_Assigned task 1:_ In the carbon pricing article, what year did California adopt a cap-and-trade mechanism?
_Assigned task 2:_ For each statement below, say whether the carbon pricing article agrees with it, and quote the words from the article that decide it. (a) Europe's Emissions Trading System uses the cap-and-trade approach. (b) California's emissions have risen since it adopted cap-and-trade. (c) The Boston Review analysis says the price of emissions in California has been higher than it should be.

By Irina Slav
Carbon pricing sounds like the simplest solution to the world’s emissions problem: if you want to emit, you have to pay for it. Europe has pioneered carbon pricing efforts with its emissions trading system, but now these efforts are turning out to be insufficient. At the same time, there is a push in the U.S. to utilize carbon pricing as a means of dealing with climate change. But will it work?
There are two ways in which carbon pricing policies can be implemented: one is the direct charging of emitters for the carbon dioxide they release, and the other is the so-called cap-and-trade way, which Europe has adopted in its Emissions Trading System (ETS). Basically, the cap-and-trade approach allows emitters a small amount of free emissions, and if they pollute more, they need to either pay for additional allowances or offset the emissions by investing in clean energy.
In the United States, California is the poster child of climate change efforts and carbon pricing is part of its arsenal. The state also adopted a cap-and-trade mechanism in 2013 and has seen its emissions decline, as has Europe. However, in the context of the latest commitments on emission reductions, neither decline seems to have been enough.
According to an analysis in Boston Review, carbon pricing as we use it now is simply not the best political solution to the emissions problem. Citing California’s experience, the authors point out how thanks to the excess supply of pollution permits, the price of emissions has been lower than it should be in order to not just bring revenues into the state coffers but change the behaviors of companies, so they pollute less.

_Raw data:_
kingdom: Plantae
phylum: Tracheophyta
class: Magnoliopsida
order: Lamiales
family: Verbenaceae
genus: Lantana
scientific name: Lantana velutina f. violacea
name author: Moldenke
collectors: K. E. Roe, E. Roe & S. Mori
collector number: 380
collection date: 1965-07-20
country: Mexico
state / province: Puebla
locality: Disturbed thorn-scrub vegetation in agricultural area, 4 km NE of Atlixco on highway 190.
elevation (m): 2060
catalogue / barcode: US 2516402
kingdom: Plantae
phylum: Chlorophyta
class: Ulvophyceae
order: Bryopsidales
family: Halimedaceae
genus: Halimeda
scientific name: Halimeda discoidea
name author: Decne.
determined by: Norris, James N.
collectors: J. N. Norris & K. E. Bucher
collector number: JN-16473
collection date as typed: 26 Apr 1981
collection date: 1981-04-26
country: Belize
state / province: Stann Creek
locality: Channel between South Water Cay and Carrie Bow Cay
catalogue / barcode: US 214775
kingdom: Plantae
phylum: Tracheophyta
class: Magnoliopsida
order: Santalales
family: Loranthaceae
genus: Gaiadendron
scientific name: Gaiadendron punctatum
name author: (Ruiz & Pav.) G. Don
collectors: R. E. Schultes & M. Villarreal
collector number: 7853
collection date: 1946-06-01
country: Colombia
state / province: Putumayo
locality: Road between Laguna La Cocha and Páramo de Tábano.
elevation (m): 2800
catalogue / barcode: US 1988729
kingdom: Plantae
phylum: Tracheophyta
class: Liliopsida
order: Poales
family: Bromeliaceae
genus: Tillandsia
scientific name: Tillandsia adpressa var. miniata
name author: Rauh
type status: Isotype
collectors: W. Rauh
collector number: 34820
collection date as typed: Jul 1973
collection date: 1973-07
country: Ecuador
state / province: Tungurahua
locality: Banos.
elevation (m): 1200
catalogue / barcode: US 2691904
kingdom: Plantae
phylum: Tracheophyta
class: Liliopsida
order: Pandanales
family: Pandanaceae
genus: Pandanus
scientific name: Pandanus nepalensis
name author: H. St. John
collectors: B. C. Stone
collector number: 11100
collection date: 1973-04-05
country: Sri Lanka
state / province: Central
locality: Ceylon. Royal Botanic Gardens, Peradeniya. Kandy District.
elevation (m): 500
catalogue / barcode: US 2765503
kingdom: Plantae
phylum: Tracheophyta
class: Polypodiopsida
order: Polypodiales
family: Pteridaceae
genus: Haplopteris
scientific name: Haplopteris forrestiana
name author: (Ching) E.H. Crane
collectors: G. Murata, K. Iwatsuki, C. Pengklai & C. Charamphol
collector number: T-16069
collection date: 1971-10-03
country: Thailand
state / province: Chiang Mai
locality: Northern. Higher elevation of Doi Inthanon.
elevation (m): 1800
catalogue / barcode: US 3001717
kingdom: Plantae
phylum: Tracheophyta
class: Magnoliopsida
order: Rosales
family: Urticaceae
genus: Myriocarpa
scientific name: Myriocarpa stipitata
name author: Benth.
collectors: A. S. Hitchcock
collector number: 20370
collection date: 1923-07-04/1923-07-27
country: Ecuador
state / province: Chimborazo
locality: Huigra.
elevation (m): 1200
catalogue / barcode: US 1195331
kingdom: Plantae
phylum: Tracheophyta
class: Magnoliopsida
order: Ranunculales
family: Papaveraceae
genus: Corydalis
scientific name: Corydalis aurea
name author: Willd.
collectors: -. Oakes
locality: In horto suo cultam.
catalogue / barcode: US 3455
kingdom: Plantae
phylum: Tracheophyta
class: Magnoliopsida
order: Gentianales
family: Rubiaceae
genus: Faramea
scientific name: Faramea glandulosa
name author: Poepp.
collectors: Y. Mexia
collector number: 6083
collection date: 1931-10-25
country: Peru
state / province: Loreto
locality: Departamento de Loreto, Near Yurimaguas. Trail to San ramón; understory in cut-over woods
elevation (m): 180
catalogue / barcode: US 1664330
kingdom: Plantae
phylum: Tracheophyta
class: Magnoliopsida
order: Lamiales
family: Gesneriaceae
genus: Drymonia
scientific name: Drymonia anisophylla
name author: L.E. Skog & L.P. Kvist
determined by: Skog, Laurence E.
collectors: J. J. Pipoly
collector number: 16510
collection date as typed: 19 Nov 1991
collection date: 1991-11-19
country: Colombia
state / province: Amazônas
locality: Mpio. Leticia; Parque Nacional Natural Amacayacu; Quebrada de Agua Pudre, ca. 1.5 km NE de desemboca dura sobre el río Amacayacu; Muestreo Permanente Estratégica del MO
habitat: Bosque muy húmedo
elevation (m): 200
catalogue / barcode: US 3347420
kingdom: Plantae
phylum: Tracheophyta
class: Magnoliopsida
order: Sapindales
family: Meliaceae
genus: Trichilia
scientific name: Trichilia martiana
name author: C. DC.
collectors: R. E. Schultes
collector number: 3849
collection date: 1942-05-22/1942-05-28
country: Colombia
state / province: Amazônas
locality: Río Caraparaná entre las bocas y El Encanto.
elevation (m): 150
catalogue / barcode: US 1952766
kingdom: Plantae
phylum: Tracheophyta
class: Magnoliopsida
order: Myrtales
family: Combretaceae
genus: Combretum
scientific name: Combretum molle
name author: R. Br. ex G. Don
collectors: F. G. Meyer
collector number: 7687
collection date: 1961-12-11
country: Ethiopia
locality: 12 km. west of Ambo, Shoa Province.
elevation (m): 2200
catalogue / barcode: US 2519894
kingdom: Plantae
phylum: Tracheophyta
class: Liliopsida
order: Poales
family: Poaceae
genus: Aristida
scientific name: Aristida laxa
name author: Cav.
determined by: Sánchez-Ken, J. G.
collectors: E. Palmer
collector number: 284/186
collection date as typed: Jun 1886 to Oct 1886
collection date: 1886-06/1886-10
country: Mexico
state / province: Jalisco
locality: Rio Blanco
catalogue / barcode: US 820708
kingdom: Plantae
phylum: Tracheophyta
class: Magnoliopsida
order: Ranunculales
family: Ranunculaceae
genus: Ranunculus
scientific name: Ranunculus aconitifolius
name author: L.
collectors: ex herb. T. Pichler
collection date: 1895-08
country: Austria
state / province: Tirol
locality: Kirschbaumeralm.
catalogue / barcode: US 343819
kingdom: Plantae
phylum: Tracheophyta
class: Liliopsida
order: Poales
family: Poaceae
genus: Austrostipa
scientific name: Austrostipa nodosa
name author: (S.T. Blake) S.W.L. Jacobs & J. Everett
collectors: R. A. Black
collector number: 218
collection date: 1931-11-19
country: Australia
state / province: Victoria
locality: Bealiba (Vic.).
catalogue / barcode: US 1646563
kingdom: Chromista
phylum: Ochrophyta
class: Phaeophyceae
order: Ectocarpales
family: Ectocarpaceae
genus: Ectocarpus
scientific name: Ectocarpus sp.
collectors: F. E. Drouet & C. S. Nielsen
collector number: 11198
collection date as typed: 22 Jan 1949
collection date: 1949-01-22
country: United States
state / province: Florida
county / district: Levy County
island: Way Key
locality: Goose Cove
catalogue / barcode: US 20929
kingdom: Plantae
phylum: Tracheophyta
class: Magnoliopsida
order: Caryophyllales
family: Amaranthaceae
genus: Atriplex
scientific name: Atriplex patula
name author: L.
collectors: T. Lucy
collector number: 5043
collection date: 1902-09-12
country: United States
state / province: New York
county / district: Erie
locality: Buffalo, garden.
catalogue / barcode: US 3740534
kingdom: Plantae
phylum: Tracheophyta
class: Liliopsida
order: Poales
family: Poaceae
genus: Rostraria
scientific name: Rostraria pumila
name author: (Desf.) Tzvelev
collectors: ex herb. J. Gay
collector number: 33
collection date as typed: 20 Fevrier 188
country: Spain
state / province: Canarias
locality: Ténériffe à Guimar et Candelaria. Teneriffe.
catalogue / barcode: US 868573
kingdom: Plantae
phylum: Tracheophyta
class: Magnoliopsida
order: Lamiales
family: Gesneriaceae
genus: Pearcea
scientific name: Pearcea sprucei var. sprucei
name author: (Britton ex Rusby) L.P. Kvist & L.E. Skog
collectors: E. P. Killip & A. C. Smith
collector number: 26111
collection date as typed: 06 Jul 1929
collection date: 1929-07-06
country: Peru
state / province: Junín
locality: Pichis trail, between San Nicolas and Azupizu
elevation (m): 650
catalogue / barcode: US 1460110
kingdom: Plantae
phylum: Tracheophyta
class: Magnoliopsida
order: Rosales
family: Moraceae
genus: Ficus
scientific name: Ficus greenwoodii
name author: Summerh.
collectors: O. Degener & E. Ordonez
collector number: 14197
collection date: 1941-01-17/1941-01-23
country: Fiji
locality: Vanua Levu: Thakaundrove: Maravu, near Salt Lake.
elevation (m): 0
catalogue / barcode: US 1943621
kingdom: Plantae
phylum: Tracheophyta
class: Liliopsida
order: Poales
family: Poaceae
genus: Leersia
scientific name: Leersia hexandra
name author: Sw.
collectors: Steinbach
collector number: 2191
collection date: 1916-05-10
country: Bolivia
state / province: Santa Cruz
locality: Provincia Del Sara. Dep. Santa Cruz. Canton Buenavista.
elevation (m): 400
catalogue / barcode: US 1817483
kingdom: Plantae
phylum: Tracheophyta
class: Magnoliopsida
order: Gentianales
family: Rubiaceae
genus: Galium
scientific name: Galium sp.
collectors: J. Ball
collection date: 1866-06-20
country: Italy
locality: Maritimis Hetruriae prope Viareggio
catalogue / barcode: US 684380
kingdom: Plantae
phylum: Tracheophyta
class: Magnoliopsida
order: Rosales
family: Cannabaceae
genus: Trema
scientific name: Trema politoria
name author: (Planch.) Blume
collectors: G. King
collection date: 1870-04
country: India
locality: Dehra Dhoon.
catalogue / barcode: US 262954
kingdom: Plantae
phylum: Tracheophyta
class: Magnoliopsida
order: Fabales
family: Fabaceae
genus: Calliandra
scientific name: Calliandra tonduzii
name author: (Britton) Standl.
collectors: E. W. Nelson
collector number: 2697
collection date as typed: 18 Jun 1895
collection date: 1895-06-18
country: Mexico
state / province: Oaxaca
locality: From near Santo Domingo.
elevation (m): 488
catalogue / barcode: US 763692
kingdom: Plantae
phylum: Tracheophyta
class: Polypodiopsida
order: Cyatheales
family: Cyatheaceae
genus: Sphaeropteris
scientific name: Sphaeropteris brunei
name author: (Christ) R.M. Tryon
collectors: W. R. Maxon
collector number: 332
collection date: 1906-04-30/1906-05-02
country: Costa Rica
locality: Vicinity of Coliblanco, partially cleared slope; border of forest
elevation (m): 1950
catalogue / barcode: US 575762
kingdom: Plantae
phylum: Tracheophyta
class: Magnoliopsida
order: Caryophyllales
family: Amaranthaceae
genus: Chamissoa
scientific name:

_Output 1:_ 2013

_Output 2:_
(a) Yes: "the so-called cap-and-trade way, which Europe has adopted in its Emissions Trading System (ETS)"
(b) No: "has seen its emissions decline"
(c) No: "the price of emissions has been lower than it should be"